EXERCISE DIRECTIONS: Quote the entries below from the line with "parcours remarquables de" through the line with "Hela kollektionen - LRV och NCS (16)", both ends included, and only those lines.

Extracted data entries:
■ ■ ■ ■

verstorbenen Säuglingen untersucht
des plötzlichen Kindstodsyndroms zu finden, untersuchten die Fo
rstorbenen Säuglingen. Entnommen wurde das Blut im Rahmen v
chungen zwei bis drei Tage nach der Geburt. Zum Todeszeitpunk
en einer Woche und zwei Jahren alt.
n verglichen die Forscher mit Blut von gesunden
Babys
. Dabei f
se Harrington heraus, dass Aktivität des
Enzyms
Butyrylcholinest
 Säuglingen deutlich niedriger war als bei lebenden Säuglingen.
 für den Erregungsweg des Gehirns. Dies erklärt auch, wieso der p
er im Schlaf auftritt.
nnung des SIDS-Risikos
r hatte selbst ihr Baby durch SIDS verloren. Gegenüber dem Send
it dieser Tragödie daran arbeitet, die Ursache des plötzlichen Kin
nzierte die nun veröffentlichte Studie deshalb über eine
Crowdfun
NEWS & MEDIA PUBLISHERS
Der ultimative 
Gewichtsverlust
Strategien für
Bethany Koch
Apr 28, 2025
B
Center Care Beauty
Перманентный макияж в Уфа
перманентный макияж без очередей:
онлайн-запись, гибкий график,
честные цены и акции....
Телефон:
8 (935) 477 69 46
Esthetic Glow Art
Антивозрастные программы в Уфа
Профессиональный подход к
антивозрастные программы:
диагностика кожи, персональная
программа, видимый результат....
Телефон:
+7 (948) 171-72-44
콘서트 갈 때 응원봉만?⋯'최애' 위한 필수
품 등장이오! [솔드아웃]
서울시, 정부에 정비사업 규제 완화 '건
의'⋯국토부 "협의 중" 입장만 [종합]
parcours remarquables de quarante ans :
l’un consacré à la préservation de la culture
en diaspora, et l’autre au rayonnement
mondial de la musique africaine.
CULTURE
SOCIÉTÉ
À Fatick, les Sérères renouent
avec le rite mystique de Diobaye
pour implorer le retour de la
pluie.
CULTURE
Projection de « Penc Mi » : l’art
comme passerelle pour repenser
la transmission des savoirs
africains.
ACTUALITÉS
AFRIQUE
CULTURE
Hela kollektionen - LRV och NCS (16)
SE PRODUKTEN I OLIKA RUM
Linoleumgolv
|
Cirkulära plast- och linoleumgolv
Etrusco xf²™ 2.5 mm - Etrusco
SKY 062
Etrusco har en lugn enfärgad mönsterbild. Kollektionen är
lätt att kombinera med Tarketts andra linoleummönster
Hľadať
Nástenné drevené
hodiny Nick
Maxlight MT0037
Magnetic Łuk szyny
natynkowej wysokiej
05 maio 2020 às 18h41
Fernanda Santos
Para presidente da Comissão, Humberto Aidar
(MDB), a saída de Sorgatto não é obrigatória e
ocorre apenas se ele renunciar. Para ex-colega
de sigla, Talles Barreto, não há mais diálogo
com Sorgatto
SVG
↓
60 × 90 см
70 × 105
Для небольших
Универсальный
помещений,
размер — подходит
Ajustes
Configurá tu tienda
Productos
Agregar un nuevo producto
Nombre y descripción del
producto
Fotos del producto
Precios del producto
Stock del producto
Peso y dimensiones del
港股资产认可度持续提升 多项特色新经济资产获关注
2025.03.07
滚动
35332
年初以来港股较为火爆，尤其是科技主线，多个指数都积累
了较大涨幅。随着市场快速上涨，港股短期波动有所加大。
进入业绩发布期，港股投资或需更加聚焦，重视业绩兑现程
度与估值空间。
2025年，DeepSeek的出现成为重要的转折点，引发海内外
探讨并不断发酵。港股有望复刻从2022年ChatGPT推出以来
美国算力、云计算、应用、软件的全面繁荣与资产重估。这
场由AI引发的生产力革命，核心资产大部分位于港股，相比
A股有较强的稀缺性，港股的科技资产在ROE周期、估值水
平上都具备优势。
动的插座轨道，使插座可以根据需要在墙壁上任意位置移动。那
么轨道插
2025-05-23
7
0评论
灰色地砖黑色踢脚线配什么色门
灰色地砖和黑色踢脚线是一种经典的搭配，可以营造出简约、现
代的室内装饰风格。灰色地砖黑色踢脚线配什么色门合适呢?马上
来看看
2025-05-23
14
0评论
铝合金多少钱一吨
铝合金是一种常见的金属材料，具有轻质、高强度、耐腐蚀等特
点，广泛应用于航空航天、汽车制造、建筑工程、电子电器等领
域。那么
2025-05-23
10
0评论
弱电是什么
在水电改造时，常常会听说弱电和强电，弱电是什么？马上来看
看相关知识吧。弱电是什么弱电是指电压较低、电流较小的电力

■ ■ ■ ■

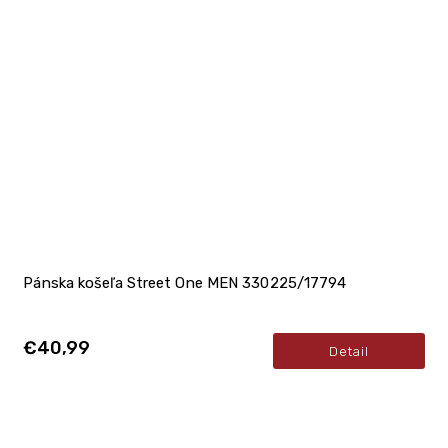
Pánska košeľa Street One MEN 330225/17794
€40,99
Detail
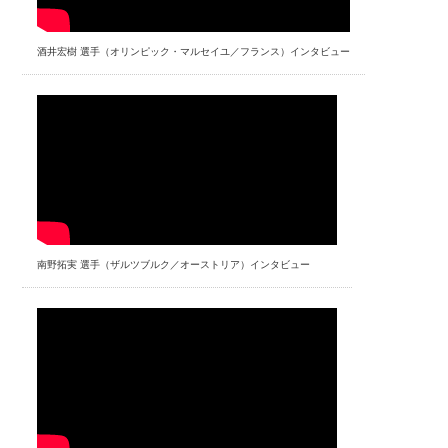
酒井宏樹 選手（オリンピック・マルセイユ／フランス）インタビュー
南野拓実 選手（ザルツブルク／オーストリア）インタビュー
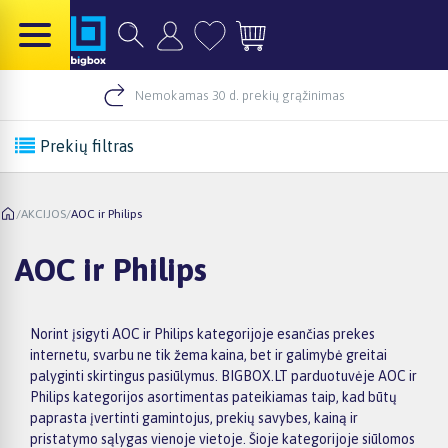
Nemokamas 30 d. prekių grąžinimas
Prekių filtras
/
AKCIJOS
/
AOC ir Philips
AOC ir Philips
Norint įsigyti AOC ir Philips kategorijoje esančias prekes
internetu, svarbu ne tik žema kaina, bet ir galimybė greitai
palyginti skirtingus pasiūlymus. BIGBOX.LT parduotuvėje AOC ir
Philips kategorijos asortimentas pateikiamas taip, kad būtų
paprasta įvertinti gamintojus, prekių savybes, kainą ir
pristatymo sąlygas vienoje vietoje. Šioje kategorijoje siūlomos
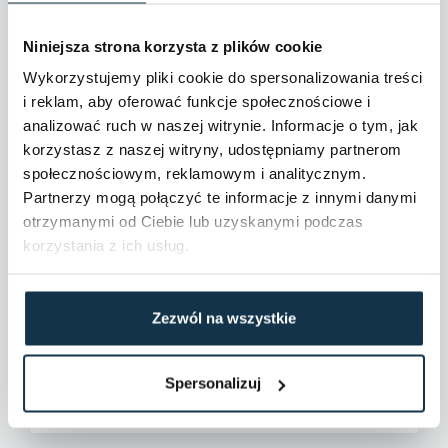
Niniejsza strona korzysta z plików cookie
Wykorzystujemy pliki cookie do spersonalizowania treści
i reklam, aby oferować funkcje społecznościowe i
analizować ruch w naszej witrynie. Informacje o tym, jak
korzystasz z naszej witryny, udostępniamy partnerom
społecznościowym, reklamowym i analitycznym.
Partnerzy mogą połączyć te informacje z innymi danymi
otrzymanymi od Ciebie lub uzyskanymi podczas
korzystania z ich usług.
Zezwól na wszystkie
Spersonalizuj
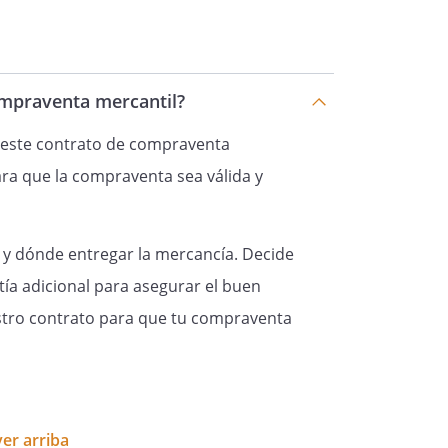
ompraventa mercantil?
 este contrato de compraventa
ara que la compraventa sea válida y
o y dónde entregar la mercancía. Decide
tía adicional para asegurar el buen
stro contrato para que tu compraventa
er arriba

■ ■ ■ ■

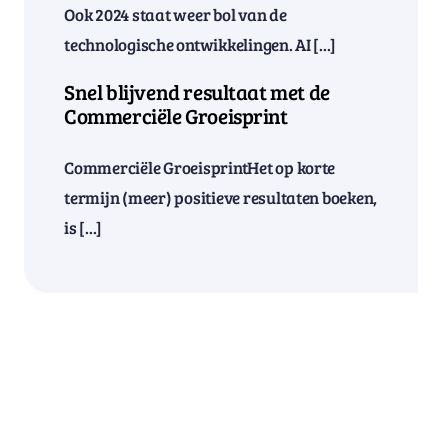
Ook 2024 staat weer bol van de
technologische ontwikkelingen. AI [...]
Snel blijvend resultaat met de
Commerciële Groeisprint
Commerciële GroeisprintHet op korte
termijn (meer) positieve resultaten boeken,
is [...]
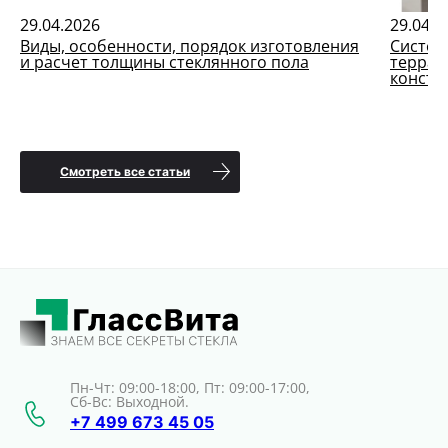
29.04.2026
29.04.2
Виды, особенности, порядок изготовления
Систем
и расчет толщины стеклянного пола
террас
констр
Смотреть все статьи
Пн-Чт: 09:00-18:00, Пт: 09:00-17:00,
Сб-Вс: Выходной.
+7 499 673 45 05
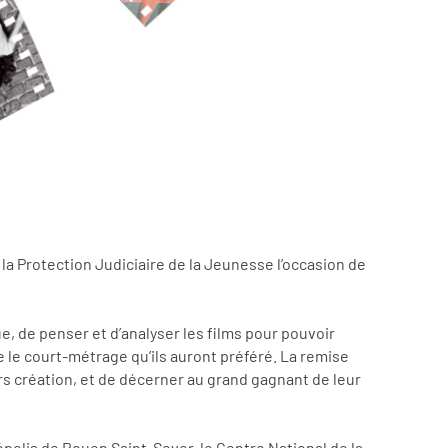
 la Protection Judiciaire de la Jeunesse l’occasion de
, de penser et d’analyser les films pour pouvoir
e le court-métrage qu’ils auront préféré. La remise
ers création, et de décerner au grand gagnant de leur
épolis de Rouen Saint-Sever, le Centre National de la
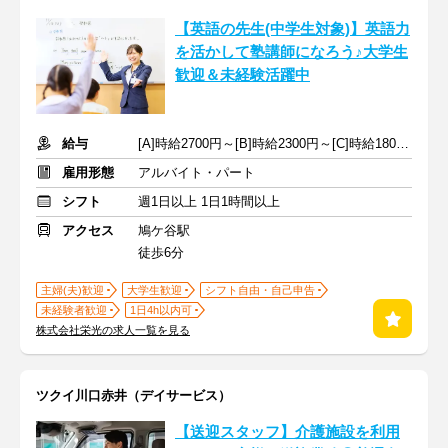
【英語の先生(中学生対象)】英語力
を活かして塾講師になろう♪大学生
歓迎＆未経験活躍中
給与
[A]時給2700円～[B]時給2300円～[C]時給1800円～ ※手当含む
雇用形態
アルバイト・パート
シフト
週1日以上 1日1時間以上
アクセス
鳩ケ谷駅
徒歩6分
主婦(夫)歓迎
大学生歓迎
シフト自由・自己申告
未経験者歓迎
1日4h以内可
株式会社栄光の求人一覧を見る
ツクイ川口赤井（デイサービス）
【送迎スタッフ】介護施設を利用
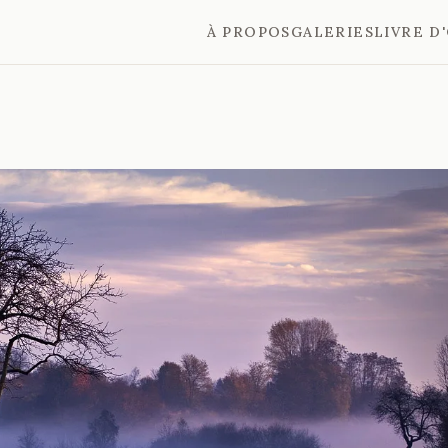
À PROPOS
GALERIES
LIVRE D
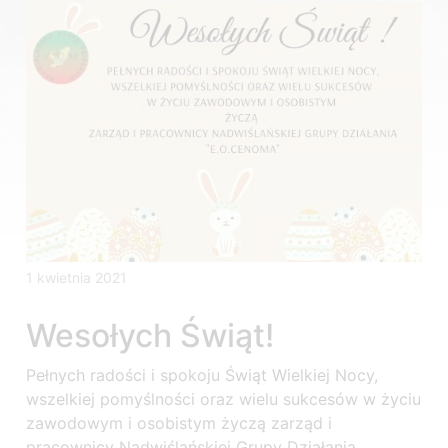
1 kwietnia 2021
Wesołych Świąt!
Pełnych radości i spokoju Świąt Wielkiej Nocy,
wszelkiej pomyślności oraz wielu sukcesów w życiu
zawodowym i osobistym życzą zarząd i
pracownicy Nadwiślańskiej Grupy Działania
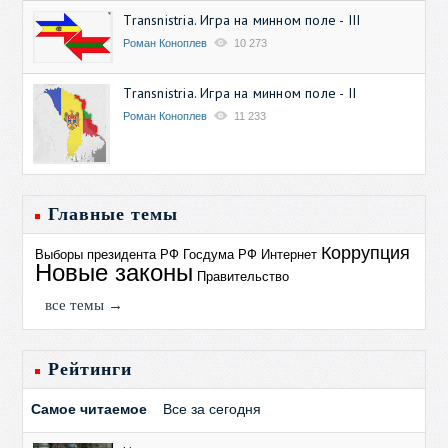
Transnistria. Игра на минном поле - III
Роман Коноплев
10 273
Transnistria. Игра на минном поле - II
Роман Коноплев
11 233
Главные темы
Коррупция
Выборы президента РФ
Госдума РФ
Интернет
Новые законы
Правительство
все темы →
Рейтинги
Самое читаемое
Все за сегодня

■ ■ ■ ■

SOLUTION FOR THIS EXERCISE:
parcours remarquables de quarante ans :
l’un consacré à la préservation de la culture
en diaspora, et l’autre au rayonnement
mondial de la musique africaine.
CULTURE
SOCIÉTÉ
À Fatick, les Sérères renouent
avec le rite mystique de Diobaye
pour implorer le retour de la
pluie.
CULTURE
Projection de « Penc Mi » : l’art
comme passerelle pour repenser
la transmission des savoirs
africains.
ACTUALITÉS
AFRIQUE
CULTURE
Hela kollektionen - LRV och NCS (16)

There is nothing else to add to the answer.